To train its models, EleutherAI relied mostly on the TPU Research Cloud, a Google Cloud program that supports projects with the expectation that the results will be shared publicly. CoreWeave, a U.S.-based cryptocurrency miner that provides cloud services for AI workloads, also supplied compute resources to EleutherAI in exchange for models its customers can use and serve.

EleutherAI grew quickly. Today, over 20 of the community’s regular contributors are working full-time, focusing mainly on research. And over the past 18 months, EleutherAI members have co-authored 28 academic papers, trained dozens of models and released ten codebases.

But the fickle nature of its cloud providers sometimes forced EleutherAI to scuttle its plans. Originally, the group had intended to release a model roughly the size of GPT-3 in terms of the number of parameters, but ended up shelving that roadmap for technical and funding reasons. (In AI, parameters are the parts of the model learned from historical training data and essentially define the skill of the model on a problem, such as generating text.)

In late 2022, EleutherAI became well-acquainted with Stability AI, the now-well-financed startup behind the image-generating AI system Stable Diffusion. Along with other collaborators, it helped to create the initial version of Stable Diffusion. And since then, Stability AI has donated a portion of compute from its AWS cluster for EleutherAI’s ongoing language model research.

After another big patron — Hugging Face — approached EleutherAI and nonprofit discussions kicked off, Biderman says. (Many EleutherAI staff were involved with the company’s BigScience effort, which sought to train and open source a model akin to GPT-3 over the course of a year.)

“EleutherAI has largely focused on large language models that are architecturally similar to ChatGPT in the past, and will likely continue to do so,” Biderman said. “Beyond training large language models, we are excited to devote more resources to ethics, interpretability and alignment work.”

One might wonder whether the involvement of commercially motivated ventures like Stability AI and Hugging Face — both of which are backed by substantial venture capital — might influence EleutherAI’s research. It’s a natural assumption — and it’s even evidence-backed. At least one study shows a direct correlation between donations and the likelihood that nonprofits speak up about a proposed government rule.

Biderman asserts that the EleutherAI Foundation will remain independent and says she doesn’t see a problem with the donor pool so far.

“We don’t develop models at the behest of commercial entities,” Biderman said. “If anything, I think that having a diverse sponsorship improves our independence. If we were fully funded by one tech company, that seems like a much bigger potential issue from our end.”

Another challenge the EleutherAI Foundation will have to overcome is ensuring its coffers don’t run dry.
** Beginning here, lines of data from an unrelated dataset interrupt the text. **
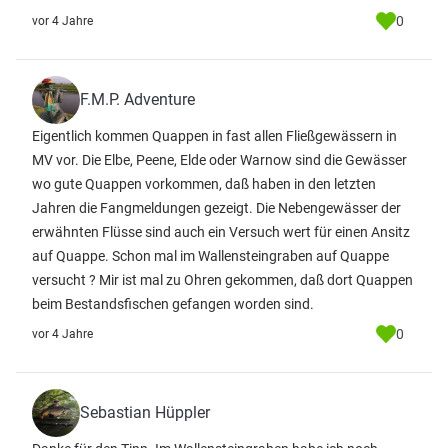
0
vor 4 Jahre
F.M.P. Adventure
Eigentlich kommen Quappen in fast allen Fließgewässern in
MV vor. Die Elbe, Peene, Elde oder Warnow sind die Gewässer
wo gute Quappen vorkommen, daß haben in den letzten
Jahren die Fangmeldungen gezeigt. Die Nebengewässer der
erwähnten Flüsse sind auch ein Versuch wert für einen Ansitz
auf Quappe. Schon mal im Wallensteingraben auf Quappe
versucht ? Mir ist mal zu Ohren gekommen, daß dort Quappen
beim Bestandsfischen gefangen worden sind.
0
vor 4 Jahre
Sebastian Hüppler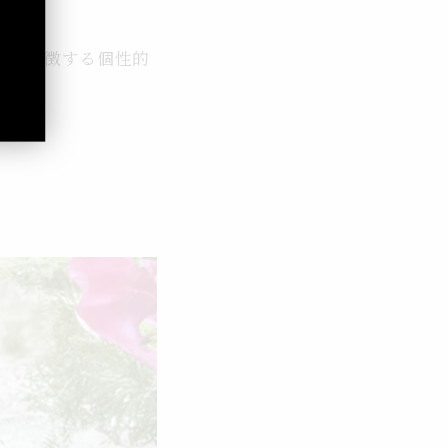
スを象徴する個性的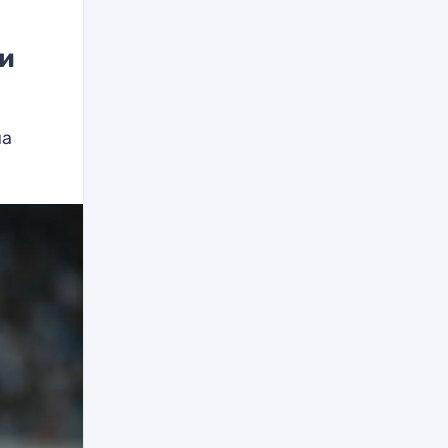
ии
на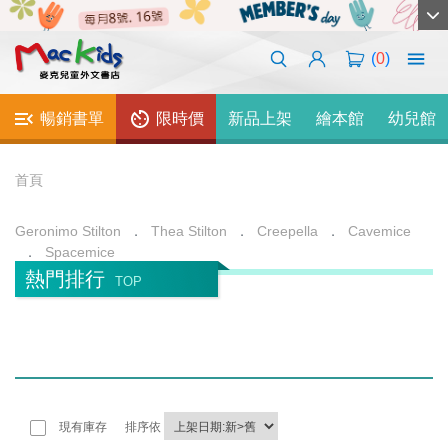
(
0
)
暢銷書單
限時價
新品上架
繪本館
幼兒館
首頁
Geronimo Stilton
Thea Stilton
Creepella
Cavemice
Spacemice
熱門排行
TOP
現有庫存
排序依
OpenAI is a cautionary tale; after being founded as a nonprofit in 2015, the company later transitioned to a “capped-profit” structure in order to fund its ongoing research.

Broadly speaking, nonprofit initiatives to fund AI research have been a mixed bag.

Among the success stories is the Allen Institute for AI (AI2), founded by the late Microsoft co-founder Paul Allen, which aims to achieve scientific breakthroughs in AI and machine learning. There’s also the Alan Turing Institute, the U.K.-based, government-funded national institute for data science and machine learning. Smaller promising efforts include AI startup Cohere’s Cohere For AI (despite its corporate ties) and Timnit Gebru’s Distributed AI Research, a global distributed research organization.

But for every AI2, there’s former Google chairman Eric Schmidt’s fund for AI research. Over $125 million in size, it attracted fresh controversy after Politico reported that Schmidt wields an unusually heavy sway over the White House Office of Science and Technology Policy.

Time will tell which direction the EleutherAI Foundation ultimately takes. Likely, the mission will evolve and change over time — in positive ways, we can only hope.